Set exercise:
Could you output every line of the material below as a Markdown table with a Row column holding the row number and a Line column holding the line itself, skipping blank lines? Leave the pictures out of your answer.

Items listed in a dataset
- - - - -

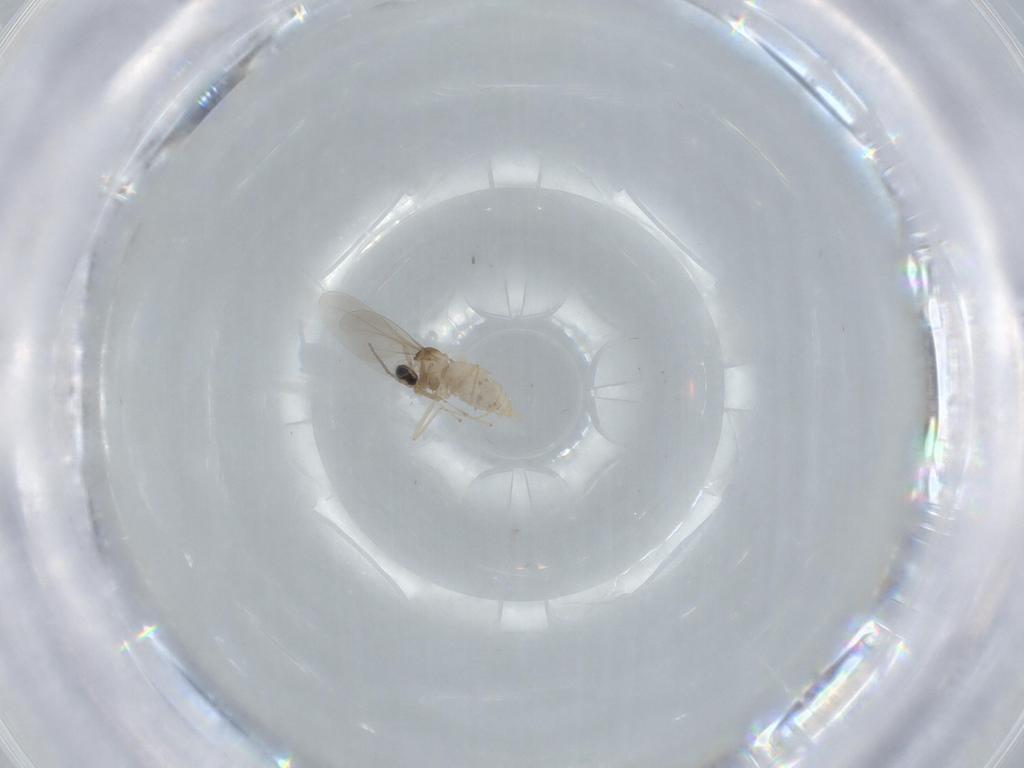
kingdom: Animalia
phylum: Arthropoda
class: Insecta
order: Diptera
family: Cecidomyiidae
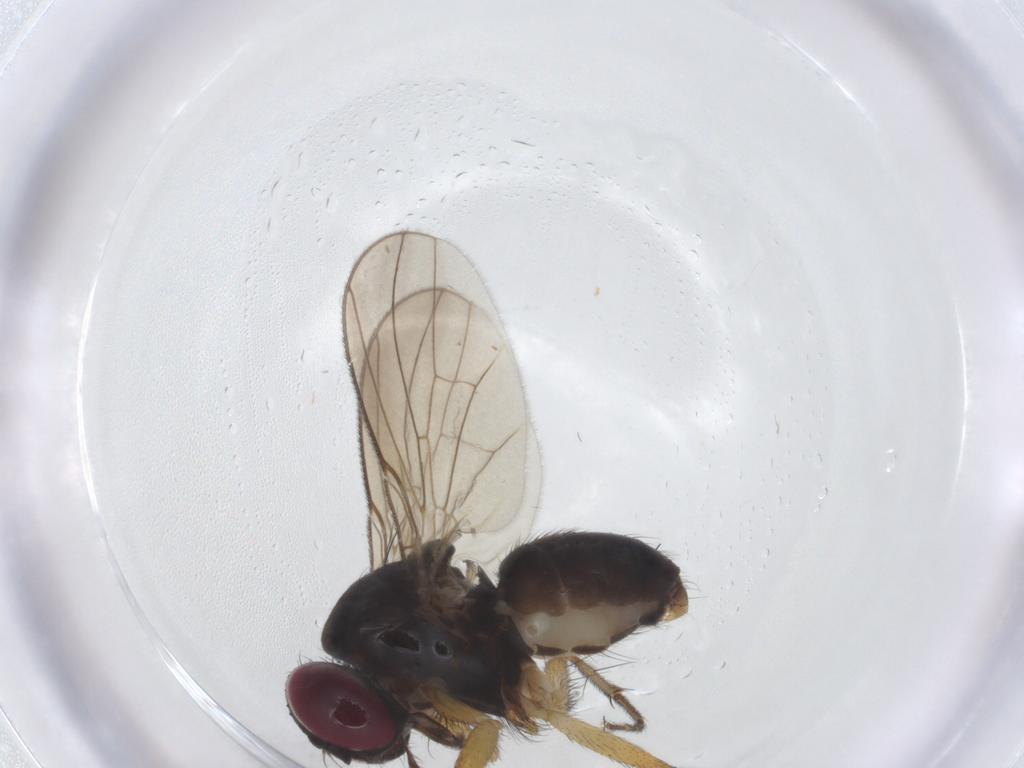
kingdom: Animalia
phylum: Arthropoda
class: Insecta
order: Diptera
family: Anthomyiidae
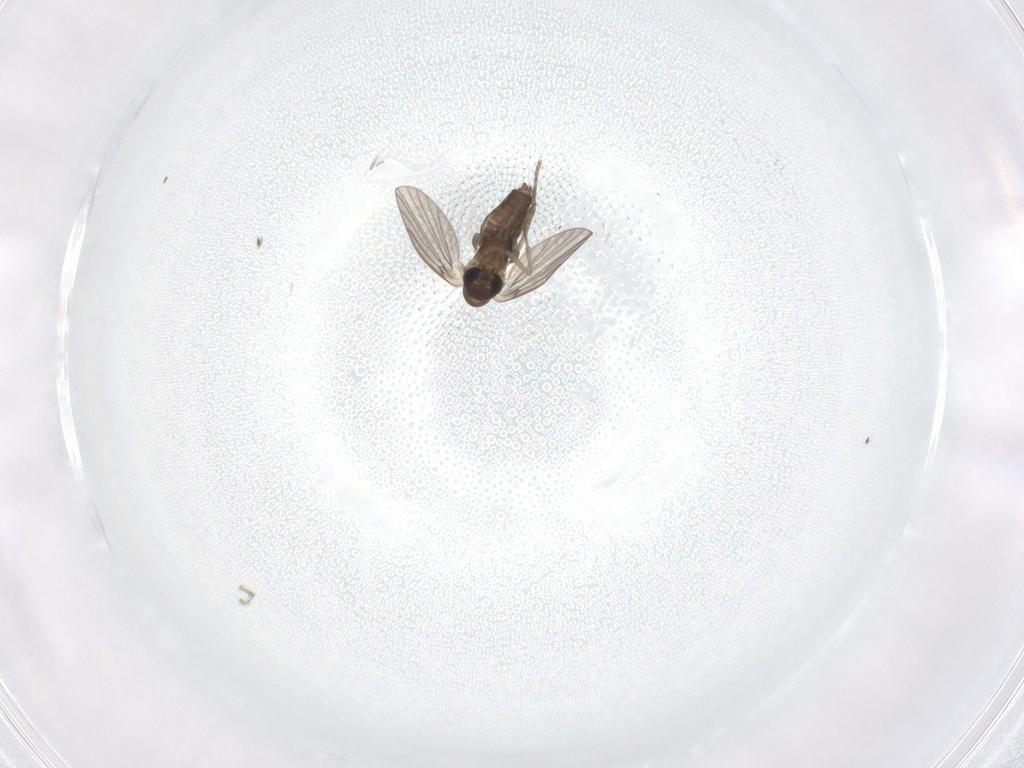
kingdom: Animalia
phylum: Arthropoda
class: Insecta
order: Diptera
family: Cecidomyiidae
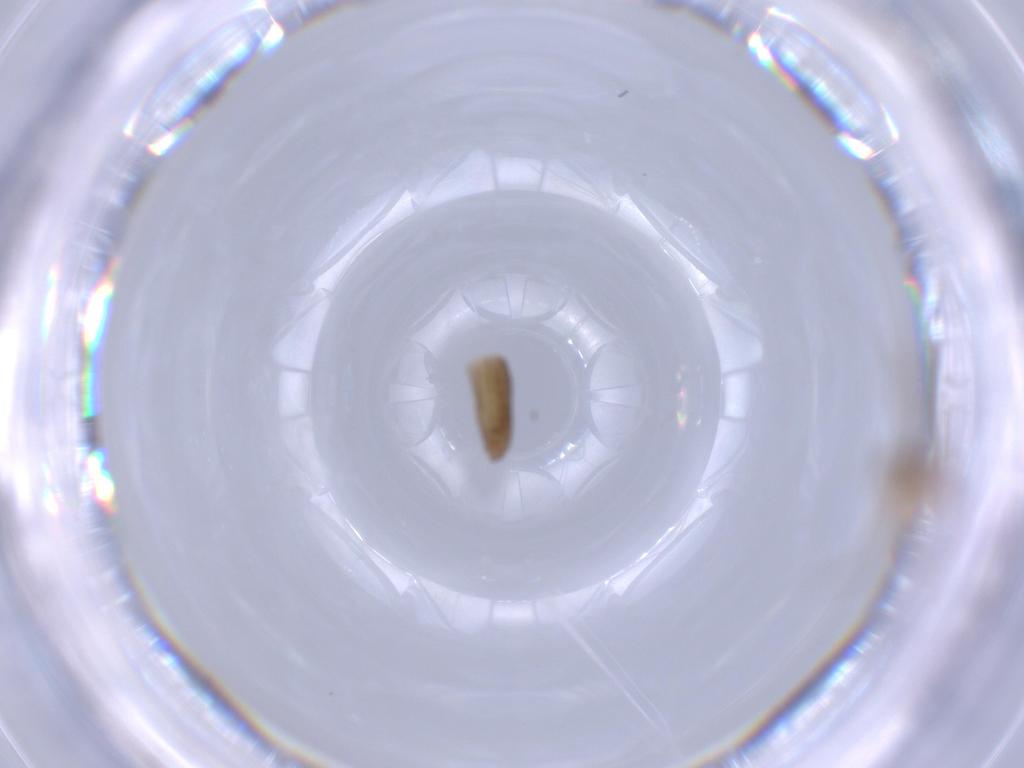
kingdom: Animalia
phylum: Arthropoda
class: Insecta
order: Diptera
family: Chironomidae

- - - - -

Response below:
| Row | Line |
|---|---|
| 1 | kingdom: Animalia |
| 2 | phylum: Arthropoda |
| 3 | class: Insecta |
| 4 | order: Diptera |
| 5 | family: Cecidomyiidae |
| 6 | kingdom: Animalia |
| 7 | phylum: Arthropoda |
| 8 | class: Insecta |
| 9 | order: Diptera |
| 10 | family: Anthomyiidae |
| 11 | kingdom: Animalia |
| 12 | phylum: Arthropoda |
| 13 | class: Insecta |
| 14 | order: Diptera |
| 15 | family: Cecidomyiidae |
| 16 | kingdom: Animalia |
| 17 | phylum: Arthropoda |
| 18 | class: Insecta |
| 19 | order: Diptera |
| 20 | family: Chironomidae |